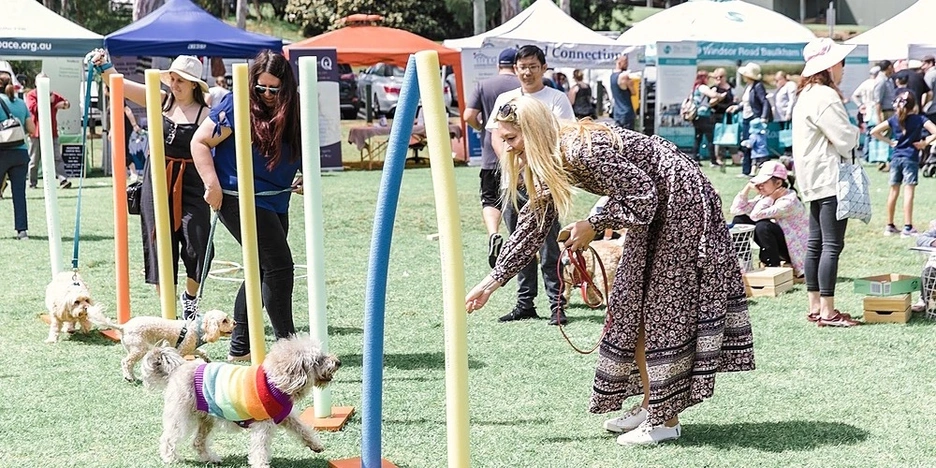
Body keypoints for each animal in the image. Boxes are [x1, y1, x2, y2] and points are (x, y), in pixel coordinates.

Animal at [143, 332, 340, 468]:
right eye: (318, 360)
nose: (338, 362)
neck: (275, 383)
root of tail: (178, 368)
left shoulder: (287, 417)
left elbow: (303, 429)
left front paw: (316, 445)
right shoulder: (263, 425)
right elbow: (260, 449)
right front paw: (261, 465)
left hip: (206, 419)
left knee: (198, 442)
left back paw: (211, 458)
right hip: (181, 416)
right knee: (168, 438)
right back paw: (170, 458)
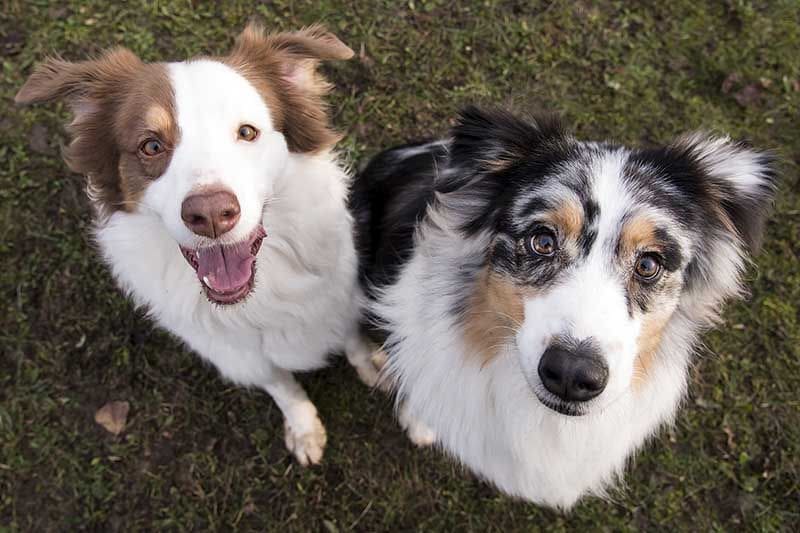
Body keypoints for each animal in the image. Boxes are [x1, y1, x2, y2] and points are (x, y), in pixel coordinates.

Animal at [17, 25, 382, 464]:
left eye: (247, 132)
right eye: (151, 145)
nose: (210, 214)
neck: (257, 296)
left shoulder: (339, 295)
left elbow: (351, 337)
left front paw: (374, 364)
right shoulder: (236, 352)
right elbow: (281, 385)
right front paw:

- WORK INSTRUCTIONS: Everything in the data above gets copied exactly. Only the pictures are skipped.

- RESPONSE:
Body keypoints for each animal in the image. Boxes are [x1, y1, x2, y2] and points are (x, y), in pixel coordinates.

Animal at [143, 332, 340, 468]:
right eye: (318, 360)
nose: (338, 362)
neck: (275, 383)
root of tail: (178, 368)
left shoulder: (287, 417)
left elbow: (303, 429)
left front paw: (316, 445)
right shoulder: (263, 425)
right elbow: (260, 449)
right front paw: (261, 465)
left hip: (206, 419)
left knee: (198, 442)
left back paw: (211, 458)
right hip: (181, 416)
right knee: (168, 438)
right back paw: (170, 458)
Body keypoints for each animal in the image. Boxes are [x1, y1, x2, y2] and points are (x, y), in pixel coordinates.

Animal at [17, 25, 382, 464]:
left eye: (247, 132)
right eye: (151, 145)
nose: (210, 214)
neck: (257, 296)
left shoulder: (339, 295)
left elbow: (351, 337)
left front paw: (374, 364)
right shoulder: (236, 352)
right elbow: (281, 385)
right front paw:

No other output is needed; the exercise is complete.